Кассиан Норвейн – Туман в кровавом переулке (страница 1)
Кассиан Норвейн
Туман в кровавом переулке
Глава 1. Туманный Йорк
– Да как вы смеете произносить подобное! Прочь! Немедля прочь! – гнев архиепископа был столь силён, что, казалось, даже каменные своды дрогнули от его голоса. Его лицо, обрамлённое седыми кудрями, налившееся багрянцем, напоминало в ту минуту не строгого пастыря, но рассерженного старика, едва способного держать себя в руках. Под тяжёлыми веками блестели глаза, в которых не оставалось ни капли милосердия, а складки на его подбородке дрожали от ярости.
Я стоял перед ним, высокий и худой, с сутаной, чёрной, как сама ночь, ниспадавшей до пола. Волосы мои, тёмные, но уже тронутые серебром у висков, были зачёсаны назад; на бледном лице, измождённом молитвами и бессонными ночами, выделялись глаза – глубоко посаженные, чёрные, как колодцы, в коих отражалась не вера, но усталость от истины. На груди моей висел крест с семью звёздами, его холод особенно жёг кожу.
– Как будет угодно вашему преосвященству, – произнёс я, склонив голову.
Я развернулся и пошёл прочь. Тяжёлые двери зала Святого Августина захлопнулись за моей спиной с гулом, напомнившим больше удар молота по гробовой крышке, нежели окончание собрания. В полумраке коридора меня встретил холодный воздух, пропитанный воском и сыростью. Витражи, окрашенные закатным светом, представлялись мне искажёнными лицами святых, глядевших на меня с укором.

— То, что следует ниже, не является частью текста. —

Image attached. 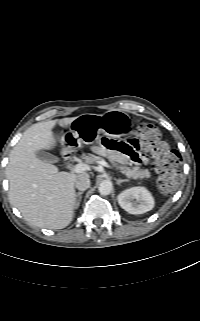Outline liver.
Returning a JSON list of instances; mask_svg holds the SVG:
<instances>
[{
  "label": "liver",
  "instance_id": "liver-1",
  "mask_svg": "<svg viewBox=\"0 0 200 321\" xmlns=\"http://www.w3.org/2000/svg\"><path fill=\"white\" fill-rule=\"evenodd\" d=\"M75 118L33 124L10 152L6 167L9 200L34 226L62 229L73 219L75 182L79 176L88 174L58 172L55 165L40 160L36 153L54 146L52 129L56 124L67 127Z\"/></svg>",
  "mask_w": 200,
  "mask_h": 321
}]
</instances>
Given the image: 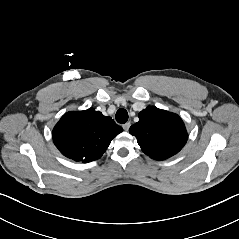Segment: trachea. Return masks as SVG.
Instances as JSON below:
<instances>
[{
  "label": "trachea",
  "mask_w": 239,
  "mask_h": 239,
  "mask_svg": "<svg viewBox=\"0 0 239 239\" xmlns=\"http://www.w3.org/2000/svg\"><path fill=\"white\" fill-rule=\"evenodd\" d=\"M115 118H116V121L120 124H124L127 122L128 120V112L123 109V108H120L117 112H116V115H115Z\"/></svg>",
  "instance_id": "obj_1"
}]
</instances>
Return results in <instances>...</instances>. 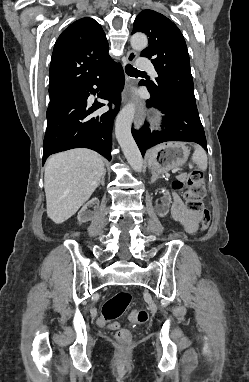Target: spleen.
<instances>
[{
  "mask_svg": "<svg viewBox=\"0 0 249 382\" xmlns=\"http://www.w3.org/2000/svg\"><path fill=\"white\" fill-rule=\"evenodd\" d=\"M192 161L197 164L198 168L202 171L207 168V155L206 152L199 146H195V151L192 155Z\"/></svg>",
  "mask_w": 249,
  "mask_h": 382,
  "instance_id": "3e777b00",
  "label": "spleen"
}]
</instances>
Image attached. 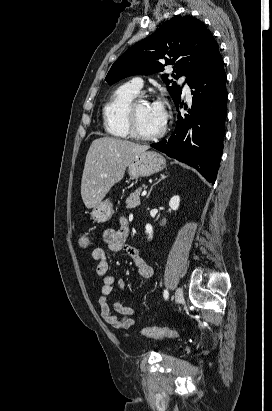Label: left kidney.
Returning a JSON list of instances; mask_svg holds the SVG:
<instances>
[{"instance_id":"5707ae66","label":"left kidney","mask_w":272,"mask_h":411,"mask_svg":"<svg viewBox=\"0 0 272 411\" xmlns=\"http://www.w3.org/2000/svg\"><path fill=\"white\" fill-rule=\"evenodd\" d=\"M180 205V197L179 196H173L170 201H169V206L172 210L176 211L179 208ZM146 233L148 234V239H152L153 237V227L151 224H146L145 226Z\"/></svg>"}]
</instances>
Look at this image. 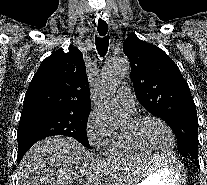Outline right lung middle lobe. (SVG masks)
<instances>
[{"mask_svg":"<svg viewBox=\"0 0 207 185\" xmlns=\"http://www.w3.org/2000/svg\"><path fill=\"white\" fill-rule=\"evenodd\" d=\"M89 113L37 109L23 111L18 127V163L38 140L53 136H70L90 148L86 133Z\"/></svg>","mask_w":207,"mask_h":185,"instance_id":"right-lung-middle-lobe-1","label":"right lung middle lobe"}]
</instances>
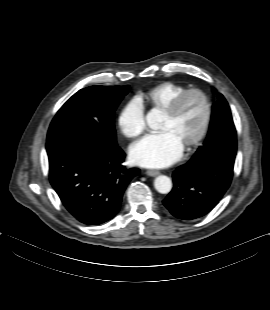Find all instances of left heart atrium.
I'll list each match as a JSON object with an SVG mask.
<instances>
[{
	"label": "left heart atrium",
	"instance_id": "obj_1",
	"mask_svg": "<svg viewBox=\"0 0 270 310\" xmlns=\"http://www.w3.org/2000/svg\"><path fill=\"white\" fill-rule=\"evenodd\" d=\"M183 149L167 132L143 137L130 148L132 163L146 168H162L177 161Z\"/></svg>",
	"mask_w": 270,
	"mask_h": 310
}]
</instances>
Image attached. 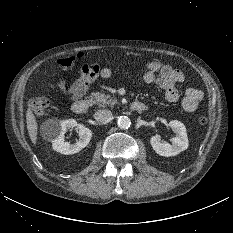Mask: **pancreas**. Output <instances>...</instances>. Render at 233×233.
<instances>
[{
  "label": "pancreas",
  "mask_w": 233,
  "mask_h": 233,
  "mask_svg": "<svg viewBox=\"0 0 233 233\" xmlns=\"http://www.w3.org/2000/svg\"><path fill=\"white\" fill-rule=\"evenodd\" d=\"M93 103L97 104L99 107H104L106 105H115L117 103V100L115 98H112L110 95H106L104 93L96 92L93 94Z\"/></svg>",
  "instance_id": "cf45deb5"
}]
</instances>
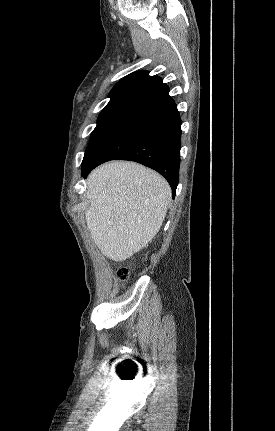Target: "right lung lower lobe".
Masks as SVG:
<instances>
[{"mask_svg": "<svg viewBox=\"0 0 275 431\" xmlns=\"http://www.w3.org/2000/svg\"><path fill=\"white\" fill-rule=\"evenodd\" d=\"M181 119L173 99L165 96L137 110L84 168L86 177L110 160H129L159 172L175 197L179 181Z\"/></svg>", "mask_w": 275, "mask_h": 431, "instance_id": "obj_1", "label": "right lung lower lobe"}]
</instances>
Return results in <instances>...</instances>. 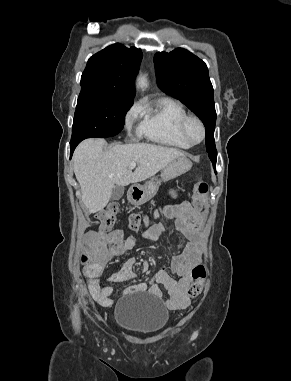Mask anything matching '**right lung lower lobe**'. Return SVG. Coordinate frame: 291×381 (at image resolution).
<instances>
[{"instance_id":"1","label":"right lung lower lobe","mask_w":291,"mask_h":381,"mask_svg":"<svg viewBox=\"0 0 291 381\" xmlns=\"http://www.w3.org/2000/svg\"><path fill=\"white\" fill-rule=\"evenodd\" d=\"M78 144L79 143H72V142H70V158L72 157L73 151L75 150V148H76V146Z\"/></svg>"}]
</instances>
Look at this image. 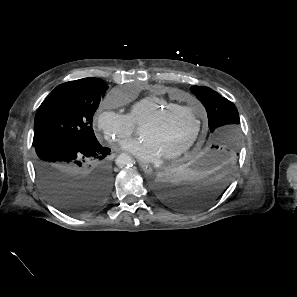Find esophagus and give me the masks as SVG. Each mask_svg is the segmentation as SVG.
Masks as SVG:
<instances>
[{"mask_svg":"<svg viewBox=\"0 0 297 297\" xmlns=\"http://www.w3.org/2000/svg\"><path fill=\"white\" fill-rule=\"evenodd\" d=\"M139 165L145 173H147V174L152 173L153 169L151 168L150 165L145 164V163H139Z\"/></svg>","mask_w":297,"mask_h":297,"instance_id":"34e87169","label":"esophagus"}]
</instances>
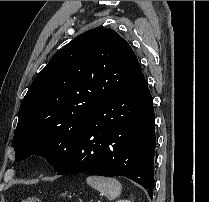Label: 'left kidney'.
Returning <instances> with one entry per match:
<instances>
[{"label": "left kidney", "instance_id": "left-kidney-1", "mask_svg": "<svg viewBox=\"0 0 209 202\" xmlns=\"http://www.w3.org/2000/svg\"><path fill=\"white\" fill-rule=\"evenodd\" d=\"M116 202H131L130 200H118Z\"/></svg>", "mask_w": 209, "mask_h": 202}]
</instances>
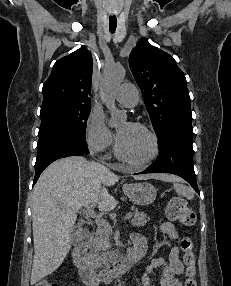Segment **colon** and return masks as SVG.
I'll return each mask as SVG.
<instances>
[{"label":"colon","mask_w":231,"mask_h":286,"mask_svg":"<svg viewBox=\"0 0 231 286\" xmlns=\"http://www.w3.org/2000/svg\"><path fill=\"white\" fill-rule=\"evenodd\" d=\"M167 216L171 220L180 222L185 226H192L196 221V215L187 201L181 197H174L169 201ZM181 248L184 252V263L186 265V280L184 286H197L195 279V255L194 243L190 237H184L181 241ZM35 286H58L56 283L43 279L38 281Z\"/></svg>","instance_id":"colon-1"}]
</instances>
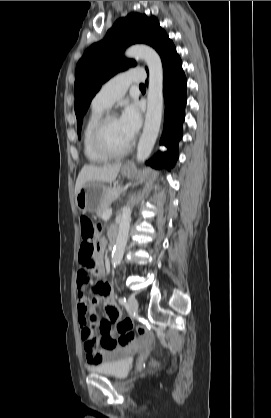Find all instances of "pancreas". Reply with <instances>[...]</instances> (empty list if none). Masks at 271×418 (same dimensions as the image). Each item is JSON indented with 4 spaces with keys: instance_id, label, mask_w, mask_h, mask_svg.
<instances>
[{
    "instance_id": "pancreas-1",
    "label": "pancreas",
    "mask_w": 271,
    "mask_h": 418,
    "mask_svg": "<svg viewBox=\"0 0 271 418\" xmlns=\"http://www.w3.org/2000/svg\"><path fill=\"white\" fill-rule=\"evenodd\" d=\"M122 190V187L117 186L114 188H109L105 192L100 207L97 210L98 217H103L104 213L109 209L111 203L119 197Z\"/></svg>"
}]
</instances>
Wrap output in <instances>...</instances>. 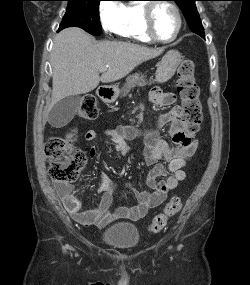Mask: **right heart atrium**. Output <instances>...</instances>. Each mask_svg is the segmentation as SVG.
Masks as SVG:
<instances>
[{
  "label": "right heart atrium",
  "mask_w": 250,
  "mask_h": 285,
  "mask_svg": "<svg viewBox=\"0 0 250 285\" xmlns=\"http://www.w3.org/2000/svg\"><path fill=\"white\" fill-rule=\"evenodd\" d=\"M124 5L118 0H106L100 3L99 16L103 29L118 34L123 21Z\"/></svg>",
  "instance_id": "d8ad5b80"
}]
</instances>
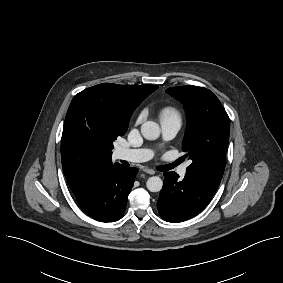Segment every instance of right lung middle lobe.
I'll return each mask as SVG.
<instances>
[{
    "instance_id": "1",
    "label": "right lung middle lobe",
    "mask_w": 283,
    "mask_h": 283,
    "mask_svg": "<svg viewBox=\"0 0 283 283\" xmlns=\"http://www.w3.org/2000/svg\"><path fill=\"white\" fill-rule=\"evenodd\" d=\"M133 111L114 99L82 91L73 98L64 125L82 147L111 155L113 142L126 133Z\"/></svg>"
}]
</instances>
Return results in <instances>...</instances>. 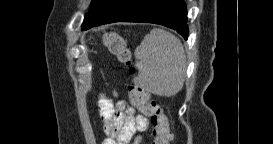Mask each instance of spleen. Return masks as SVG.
<instances>
[{"label":"spleen","mask_w":273,"mask_h":144,"mask_svg":"<svg viewBox=\"0 0 273 144\" xmlns=\"http://www.w3.org/2000/svg\"><path fill=\"white\" fill-rule=\"evenodd\" d=\"M139 70L134 82L159 96L176 95L184 85L186 56L181 41L163 29L154 28L135 49Z\"/></svg>","instance_id":"obj_1"}]
</instances>
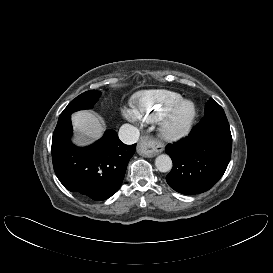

У выхода стоял молодой секретарь, строгий и бледный, с безупречно выбритым лицом. В руках его находился конверт с печатью, красной, как кровь.
– Отец Вейл, – сказал он с холодной учтивостью, – решением Высокого церковного суда вы освобождаетесь от служения в Лондоне и отныне назначаетесь в город Йорк.
Я не сразу протянул руку. В словах его слышался холод приговора.
– Изгнание, – произнёс я.
– Назначение, – поправил он, но глаза его невольно выдали истину.
Я взял письмо и спрятал его в складках сутаны. Крест с семью звёздами, висящий на моей груди, показался в тот миг тяжелее свинца. Я ощущал его каждой клеточкой своего тела.
Когда я вышел на улицу, Лондон встретил меня своим привычным шумом: звон колокольчиков трамваев, крики газетчиков, топот копыт и гул моторов. Люди спешили по делам, не подозревая, что один из священников их города только что был предан суду собственной Церковью. И всё же я почувствовал то, чего они не могли ощутить: внезапный холод, пробежавший вдоль улицы, и запах гнили, тонкий, но несомненный. Я остановился и всмотрелся в толпу. Лица прохожих были заняты житейскими заботами, но за ними, в тени, я уже различал иное присутствие.
Дом мой был столь же непритязателен, сколь и чужд теплу. Небольшая постройка в два окна, притулившаяся у серой каменной стены, не имела в себе ничего примечательного; его можно было принять за домик приходского сторожа или учителя. Когда я открыл дверь, мне навстречу пахнуло застоявшимся воздухом, смесью холодного угля, свечного воска и старых книг, переполненных пылью.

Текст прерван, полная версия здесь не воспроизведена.